Work through the entries below and show every line in which "YearInCentury" is found.

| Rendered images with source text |
------------------------------------------------
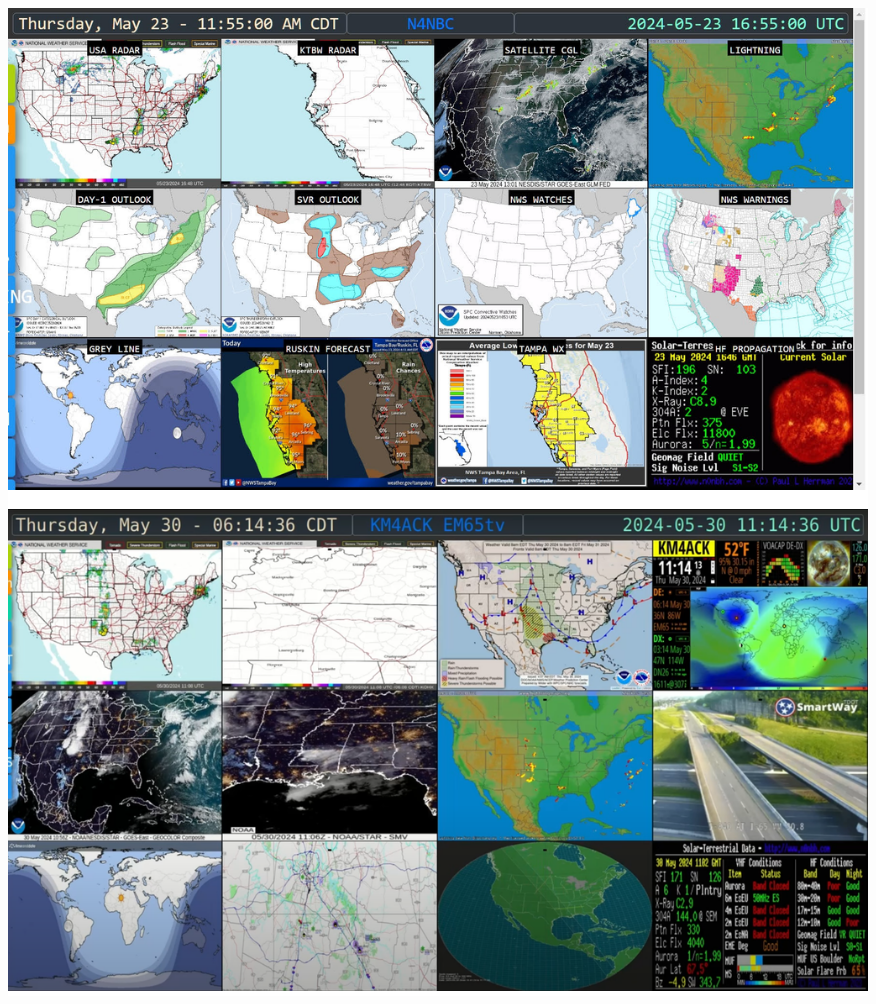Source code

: ![N4NBC Sample Dashboard](https://github.com/VA3HDL/hamdashboard/blob/main/examples/N4NBC-sample.jpg?raw=true)

![KM4ACK Sample Dashboard](https://github.com/VA3HDL/hamdashboard/blob/main/examples/KM4ACK-sample.png?raw=true)
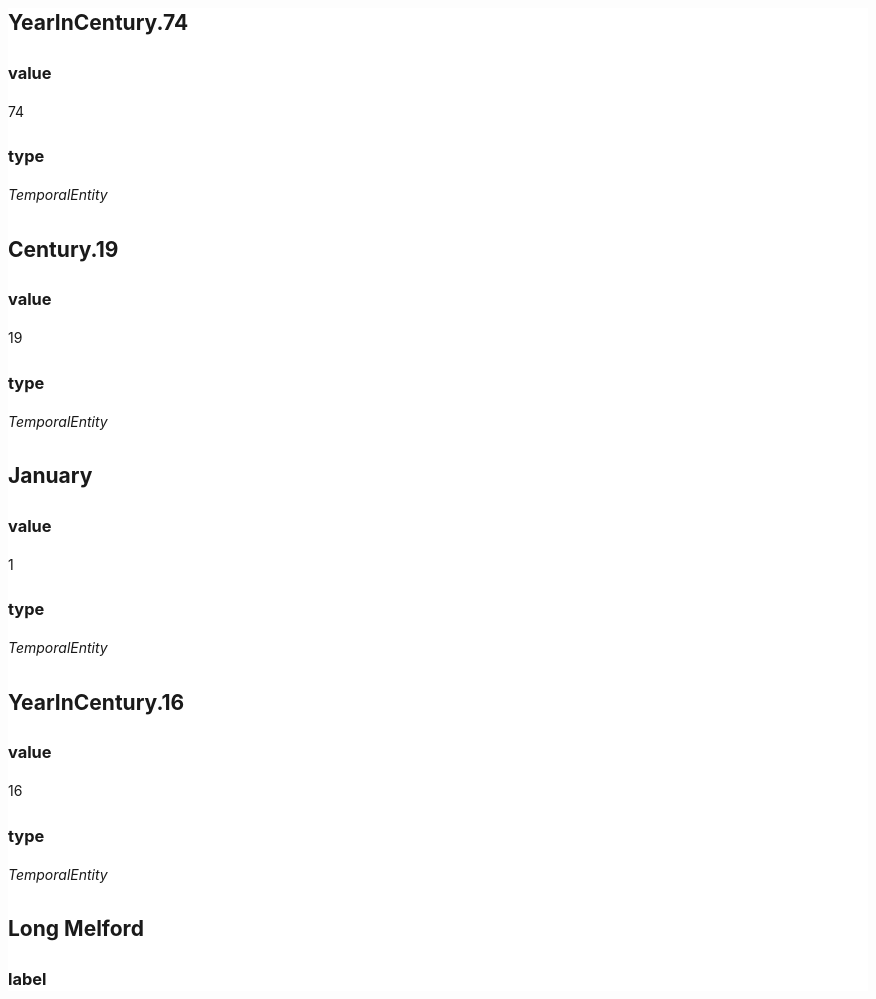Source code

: ## YearInCentury.74

### value


74

### type


*TemporalEntity*

## Century.19

### value


19

### type


*TemporalEntity*

## January

### value


1

### type


*TemporalEntity*

## YearInCentury.16

### value


16

### type


*TemporalEntity*

## Long Melford

### label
------------------------------------------------
| Written response |
: ## YearInCentury.74
## YearInCentury.16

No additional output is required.